Here is why Garrett was inspired to research this topic, and why you as someone who either writes content or hires people to write content should care:

“What grabbed my attention was a post by someone who had hired a freelance writer to create content – only to find that what the writer had delivered was, in fact, generated by the chatbot.

Alarm bells started going off in my head – how will a client know if a writer is actually writing the content they hired them to write – or using ChatGPT to write for them? Will writing content yourself versus allowing a bot to write it now be a differentiator? What about plagiarism and copyright infringement? Can clients get into legal trouble if they accept content written by a chatbot and publish it as their own? What happens when a consultant feeds proprietary client information into the chatbot?”

My immediate response to reading this was, “Ack!” 

As it turns out, this is incredibly complex. AI is trained on information available on the internet. As you have no doubt personally experienced, information on the internet is sometimes correct and often incomplete or incorrect. AI may or may not look for that. 

And it may or may not include sources so you can check it. Remember that old “garbage in, garbage out” adage? It definitely applies here. 

And what about paying a contractor to create content for you? They may be incorporating things that have copyright issues because, once again, AI may not flag that. This could lead to legal risk and reputational risk. 

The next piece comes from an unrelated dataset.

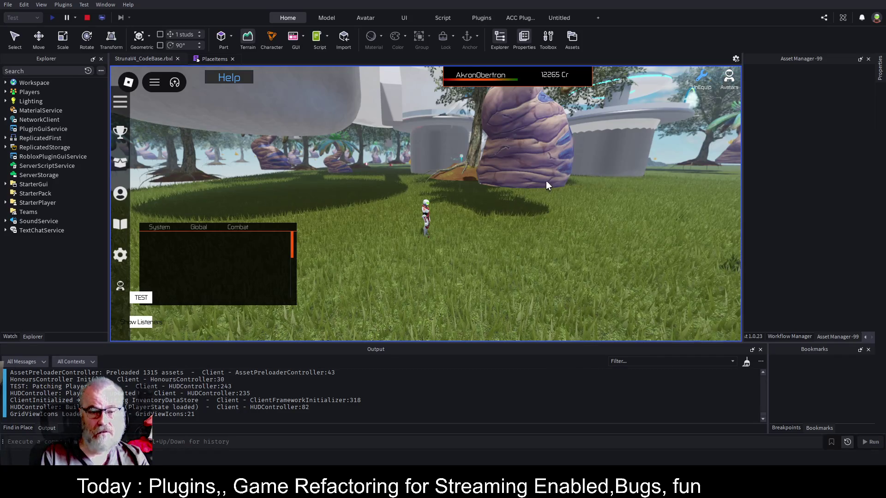
{"action": "left_click_drag", "start_coordinate": [546, 184], "coordinate": [546, 184]}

And then there is the risk that you or your writer may accidentally feed proprietary information into an AI program to generate ideas or content. That is a giant can of worms, because depending on the program’s terms of service, which very few people read, you may have given that program the right to share the proprietary information with all of that program’s users. Ooops!

I strongly recommend you read the whole article to understand these and other potential risks. 

To date I have not, but I could easily use an AI program to help me come up with ideas, first drafts, or even complete posts for this blog. Would anyone notice? I don’t know. I have hesitated to do this for exactly the reasons above. I don’t want to put Carol at risk. 

Other writer colleagues have shared that they use AI programs to help them all day every day. 

In the end, you will need to make the decision for yourself.